Концессия - Павел Далецкий
Шрифт:
Интервал:
Закладка:
«Сынишка умер, я стал скитаться по свету. Одно время думал жениться... да как только вспомню...»
— Послушай, — сказал Юмено, — твоя история грустнее моей, но рассказал ты ее тоже хорошо, в стиле старой баллады... Но меня вот что интересует. Как приняли на фабрику твою жену? В Японии на работу берут только девушек.
— Владелец фабрики, как я потом узнал, в этом деле был большой революционер. Его имя Кен Чон-сай. Он считал, что если на работу просится женщина, то положение ее во сто раз хуже, чем девушки, которая обычно хочет заработать себе на приданое и вернуться в родную деревню.

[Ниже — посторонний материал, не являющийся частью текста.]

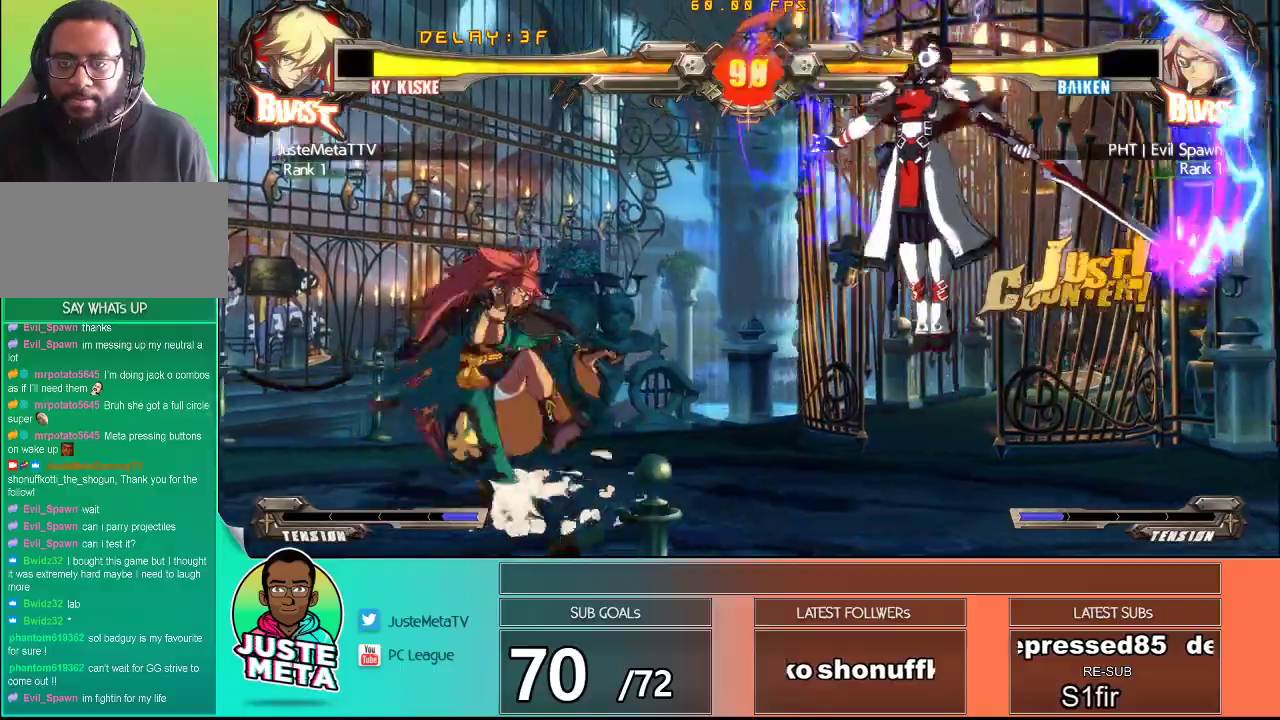
{"buttons": ["CROSS", "SQUARE"], "left_stick": "down-right", "events": [[233, "left_stick", "right"], [300, "left_stick", "down-right"], [383, "CROSS", "down"], [383, "SQUARE", "down"]]}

Следовательно, женщину можно купить гораздо дешевле. И он их покупал очень дешево. У него были особые агенты, которые ездили по стране и сманивали жен бедняков.
Шлюпка еле двигалась. Тихий ветер веял с юго-запада, из Китая. В прозрачном воздухе отчетливо виднелись строения советской рыбалки. Юмено смотрел туда, и ему казалось, что он видит красный флаг, как маленькое облачко, которое зарождается над равниной.
— Я в детстве любил учиться, — сказал он. — Я очень любил толстые книги. Ведь в толстой книге — целый мир. Моя первая толстая книга «Зин-зео сео-гау токухон» — книга для чтения и практических упражнений в японском языке. Наверное, и у вас она была первой толстой книгой, ее проходят во всех начальных школах Японии. Остатки ее есть у меня даже сейчас. Они согревают мои воспоминания. Хотите, я вам прочту кусочек, чтобы дополнить наши рассказы?
Он вытащил из бокового кармана куртки несколько листков, завернутых в прозрачную, тонко выделанную моржовую кишку.
— Читать?
— Еще бы, читай!
— Рассказ называется «Деревня Катаро». Такехарцы могут вполне узнать свою деревню.
«В деревне Катаро имеется около ста пятидесяти домов. Среди домов — три с черепичною кровлею.
Один дом — деревенское управление, остальные — школа и полицейский участок.
Дом Катаро — соседний с деревенским управлением.
Отец Катаро — начальник этой деревни. Будучи очень хорошим человеком, он сильно заботится о деревне и часто посещает школу с целью осмотра.
Учитель школы — очень любезный человек и старательно обучает учеников,
Затем полицейский также очень любезный человек: он часто делает обходы для осмотра, а также обращает внимание, чтобы не забирались воры и чтобы не было пожаров и заразных болезней.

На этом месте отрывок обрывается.